What the exercise asks.
Look through the listing for the string "alcunha" and copy out every line that holds it.

Provided data.
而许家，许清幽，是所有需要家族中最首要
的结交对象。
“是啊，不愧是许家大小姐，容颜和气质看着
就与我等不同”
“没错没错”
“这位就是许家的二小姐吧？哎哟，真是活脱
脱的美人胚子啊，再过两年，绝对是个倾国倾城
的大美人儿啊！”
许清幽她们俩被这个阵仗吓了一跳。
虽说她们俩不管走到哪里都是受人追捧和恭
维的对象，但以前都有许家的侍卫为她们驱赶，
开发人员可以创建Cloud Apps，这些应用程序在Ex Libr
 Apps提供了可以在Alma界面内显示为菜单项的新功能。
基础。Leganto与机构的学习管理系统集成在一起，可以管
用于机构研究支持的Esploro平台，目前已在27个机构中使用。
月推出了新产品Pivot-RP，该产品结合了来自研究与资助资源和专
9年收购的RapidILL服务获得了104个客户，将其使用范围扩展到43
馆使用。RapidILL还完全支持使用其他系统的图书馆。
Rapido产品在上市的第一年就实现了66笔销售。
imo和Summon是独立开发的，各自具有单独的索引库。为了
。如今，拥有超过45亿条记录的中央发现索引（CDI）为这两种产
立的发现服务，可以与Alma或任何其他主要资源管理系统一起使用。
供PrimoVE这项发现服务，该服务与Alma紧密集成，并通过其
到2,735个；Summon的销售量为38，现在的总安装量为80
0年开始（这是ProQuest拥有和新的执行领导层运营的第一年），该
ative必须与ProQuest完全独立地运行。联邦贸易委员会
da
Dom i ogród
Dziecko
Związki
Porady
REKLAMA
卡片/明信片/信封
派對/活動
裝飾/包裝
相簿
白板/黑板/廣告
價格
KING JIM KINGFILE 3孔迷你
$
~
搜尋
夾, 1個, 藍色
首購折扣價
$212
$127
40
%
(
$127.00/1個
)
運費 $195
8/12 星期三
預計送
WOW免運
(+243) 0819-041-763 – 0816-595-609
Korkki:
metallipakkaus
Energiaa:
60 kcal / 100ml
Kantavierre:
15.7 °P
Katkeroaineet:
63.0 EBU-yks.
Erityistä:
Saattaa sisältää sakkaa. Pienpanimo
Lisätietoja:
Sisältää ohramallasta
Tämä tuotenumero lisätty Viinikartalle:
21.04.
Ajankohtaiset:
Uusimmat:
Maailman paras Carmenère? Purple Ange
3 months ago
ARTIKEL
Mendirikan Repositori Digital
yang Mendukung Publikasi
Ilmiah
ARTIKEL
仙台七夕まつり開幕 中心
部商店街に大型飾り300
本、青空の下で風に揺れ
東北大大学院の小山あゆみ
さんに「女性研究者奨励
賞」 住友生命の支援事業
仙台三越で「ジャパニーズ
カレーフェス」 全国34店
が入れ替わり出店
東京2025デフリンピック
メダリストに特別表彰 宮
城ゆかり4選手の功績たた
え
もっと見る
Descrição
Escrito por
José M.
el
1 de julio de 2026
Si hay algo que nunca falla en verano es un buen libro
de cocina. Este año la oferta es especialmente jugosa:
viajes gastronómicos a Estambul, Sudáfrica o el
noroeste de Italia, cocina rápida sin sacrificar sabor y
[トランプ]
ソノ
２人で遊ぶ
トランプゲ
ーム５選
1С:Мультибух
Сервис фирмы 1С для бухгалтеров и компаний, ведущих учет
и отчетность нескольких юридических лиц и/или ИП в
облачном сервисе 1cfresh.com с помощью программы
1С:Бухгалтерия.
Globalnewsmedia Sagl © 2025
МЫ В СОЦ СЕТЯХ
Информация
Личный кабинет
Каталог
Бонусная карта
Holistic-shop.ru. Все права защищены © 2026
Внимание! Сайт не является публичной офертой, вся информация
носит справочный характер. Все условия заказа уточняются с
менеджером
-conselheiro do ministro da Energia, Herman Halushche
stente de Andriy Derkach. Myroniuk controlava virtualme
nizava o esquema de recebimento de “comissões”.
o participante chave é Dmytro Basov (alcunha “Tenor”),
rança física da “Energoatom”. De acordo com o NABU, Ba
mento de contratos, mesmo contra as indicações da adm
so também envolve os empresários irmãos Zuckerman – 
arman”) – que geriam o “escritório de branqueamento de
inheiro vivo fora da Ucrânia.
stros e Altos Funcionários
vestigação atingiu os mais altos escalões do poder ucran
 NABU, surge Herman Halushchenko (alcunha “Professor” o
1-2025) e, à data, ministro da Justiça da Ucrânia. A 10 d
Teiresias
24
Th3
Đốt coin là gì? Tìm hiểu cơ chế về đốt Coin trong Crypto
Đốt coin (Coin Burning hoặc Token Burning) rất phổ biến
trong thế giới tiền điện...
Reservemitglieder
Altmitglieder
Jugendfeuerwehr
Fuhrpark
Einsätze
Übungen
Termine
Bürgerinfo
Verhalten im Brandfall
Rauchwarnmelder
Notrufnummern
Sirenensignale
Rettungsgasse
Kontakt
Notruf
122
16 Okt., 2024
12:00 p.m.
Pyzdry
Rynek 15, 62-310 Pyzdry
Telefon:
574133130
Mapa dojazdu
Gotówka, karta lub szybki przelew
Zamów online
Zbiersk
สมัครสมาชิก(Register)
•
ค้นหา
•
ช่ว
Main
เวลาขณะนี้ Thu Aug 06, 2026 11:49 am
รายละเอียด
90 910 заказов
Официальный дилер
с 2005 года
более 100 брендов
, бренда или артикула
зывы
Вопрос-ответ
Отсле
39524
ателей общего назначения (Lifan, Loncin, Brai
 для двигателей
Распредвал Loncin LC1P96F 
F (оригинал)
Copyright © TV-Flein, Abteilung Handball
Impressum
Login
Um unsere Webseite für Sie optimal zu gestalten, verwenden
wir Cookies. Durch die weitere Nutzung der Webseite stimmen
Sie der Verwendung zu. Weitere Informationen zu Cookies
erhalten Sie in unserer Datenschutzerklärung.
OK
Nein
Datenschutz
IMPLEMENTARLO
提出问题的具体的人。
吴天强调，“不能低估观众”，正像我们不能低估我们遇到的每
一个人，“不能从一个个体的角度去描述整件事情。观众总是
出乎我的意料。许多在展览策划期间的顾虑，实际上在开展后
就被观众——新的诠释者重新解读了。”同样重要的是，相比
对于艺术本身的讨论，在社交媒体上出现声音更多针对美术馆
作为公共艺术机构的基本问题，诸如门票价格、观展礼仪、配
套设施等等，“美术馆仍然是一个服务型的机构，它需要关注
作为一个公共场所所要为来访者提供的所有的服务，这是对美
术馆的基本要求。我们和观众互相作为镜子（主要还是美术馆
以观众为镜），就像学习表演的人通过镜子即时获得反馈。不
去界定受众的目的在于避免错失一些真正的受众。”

Result for this task.
o participante chave é Dmytro Basov (alcunha “Tenor”),
 NABU, surge Herman Halushchenko (alcunha “Professor” o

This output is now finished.